An unexpected visitor
Swinging through the Rectory gates at 6.30 pm, a familiar sight awaited, a Traveller whom I have known for the past eleven years.
“How are you?” he said. “I was looking for you up in Dublin; they told me that you had moved down here. I’ve been waiting since four. A girl in the school told me you lived here”.
“How are things?”
“Not good. The wife has put me out and I’m living in that old van there. I stay with friends around the place. Sometimes though, I don’t get to wash for days”.
“Did you go to prison or not?”
“I got two months, but they never put me in prison. There’s something about an appeal”.
A TD had told me he was in prison, but he clearly was not.
“What about your family”?”
“She won’t have me back. I’ve nowhere to go”.
“What about the council?”
“All they’ll give me is a flat. I don’t want a flat. If I had five hundred quid, I could get a second hand caravan and put it in someone’s garden”.
“Did you ask the council?”
“No, they’re no good. A caravan is what I need”.
“Listen, I’ve a meeting to go out to. There’s twenty quid, that’s half of what I have in my wallet”.
“You couldn’t raise the five hundred somewhere?”
“No, I couldn’t raise the five hundred somewhere”.
I gave him €500 once, it was to pay a month’s advance rent on the house in which his wife and family now live, it was to get them off the roadside. If he had been put out, it was because he had resorted to the behaviour that had driven them to the women’s refuge on a number of occasions.
He went off, sullenly. He will return. It was on Thursday evening that he called. Thinking about him this evening, there was a feeling of having been daft to give him €20. He was not a victim, but was more comparable to the loathsome Pat Baines in Paul Smith’s novel The Countrywoman
Three things contrived to go wrong with Pat Baines that Saturday. The first was when the ward sister came up to where he lay on the broad of his back in the corner bed in St. Jude’s and told him in her concise voice that it was time he got up and out as they needed his bed. The second was that the minute the news of his departure spread from bed to bed and even across the landing into the next ward, men came running with demands for payment for tobacco and newspapers that he owed them. And this led up to the third, because by the time he met their demands, which were small but many, he had exactly one penny left out of the seven-and-six relief money that Mrs. Baines had collected the day before and sent up to him by Neddo. The result of his having no money meant that he had to walk all the way from what was called Number One James’s Street past endless pubs in Thomas and Francis streets through the Coomb, lined with more pubs, even past those in Kevin and Camden streets where on other days he had lorded it grandly while he downed whisky faster than the barman could pour it.
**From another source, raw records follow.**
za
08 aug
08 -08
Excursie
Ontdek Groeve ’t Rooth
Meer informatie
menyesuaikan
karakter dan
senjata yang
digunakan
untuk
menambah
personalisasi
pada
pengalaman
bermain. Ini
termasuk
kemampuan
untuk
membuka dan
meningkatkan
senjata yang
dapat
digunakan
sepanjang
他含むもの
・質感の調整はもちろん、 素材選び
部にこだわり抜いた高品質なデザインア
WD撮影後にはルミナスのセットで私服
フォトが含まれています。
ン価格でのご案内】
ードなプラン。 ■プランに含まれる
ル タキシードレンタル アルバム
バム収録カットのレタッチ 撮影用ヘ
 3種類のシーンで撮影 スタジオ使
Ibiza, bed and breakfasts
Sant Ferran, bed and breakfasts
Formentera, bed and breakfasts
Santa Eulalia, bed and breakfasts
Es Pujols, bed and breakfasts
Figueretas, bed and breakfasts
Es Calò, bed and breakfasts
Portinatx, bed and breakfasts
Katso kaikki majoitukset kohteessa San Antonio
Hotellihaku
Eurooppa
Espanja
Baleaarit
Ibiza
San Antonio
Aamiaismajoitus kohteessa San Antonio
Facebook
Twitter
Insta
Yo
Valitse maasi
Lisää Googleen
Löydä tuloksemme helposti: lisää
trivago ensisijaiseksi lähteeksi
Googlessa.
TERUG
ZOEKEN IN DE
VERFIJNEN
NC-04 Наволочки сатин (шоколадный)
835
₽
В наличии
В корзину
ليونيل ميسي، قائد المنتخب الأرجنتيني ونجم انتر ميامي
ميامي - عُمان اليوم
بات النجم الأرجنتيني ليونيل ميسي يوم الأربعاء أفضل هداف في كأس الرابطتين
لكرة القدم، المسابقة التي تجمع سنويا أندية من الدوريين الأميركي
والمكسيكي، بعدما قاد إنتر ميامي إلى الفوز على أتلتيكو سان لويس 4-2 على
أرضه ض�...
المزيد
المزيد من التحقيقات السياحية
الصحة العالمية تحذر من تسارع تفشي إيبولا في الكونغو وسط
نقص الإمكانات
But today he was forced to walk by them without as much as a drink of water passing his lips, although at a couple of pubs where he considered he was well known enough to be able to run up the price of a couple of drinks until another day, the barmen had politely refused, pointing out in case it had escaped his notice the cardboard propped against a row of bottles: “Do not Ask for Credit as a Refusal Often Offends.” Pat Baines was offended and said so but was unable to do anything other than mutter a cursed advice as to what they might do with the drink they refused him.
As usual he considered that his wife and children were responsible for the torture of his walk from the Union and for his agony of longing for even one drink. Filled with resentment, he kaleidoscopically attributed the rest of his bad luck to them also, starting from the moment the nun asked him to leave the hospital up to the last barman’s rebuff. It never dawned on him that his wife and children were more unaware of Sister Eustace and her existence than she was of theirs, or that even if they were not, they were still as powerless about getting him asked to leave as her decision that he should do so was unquestionably final in its authority. It would have suited him to lie up another week in his bed in the corner with nothing to do all day but sleep, eat and read and be waited on hand and foot by the remnants of men who for one reason or another found existence within the prisonlike walls surrounding Number One easier than trying to live outside.
Putting up with the Pat Baines of the world has lasted too long. Perhaps the man’s arrival at the doorstep is a positive thing, a sign his family will no longer tolerate his wrecking of their lives.
You must have been delighted your old mate tracked you down all the way from Dublin.
It was like the return of some almost forgotten complaint!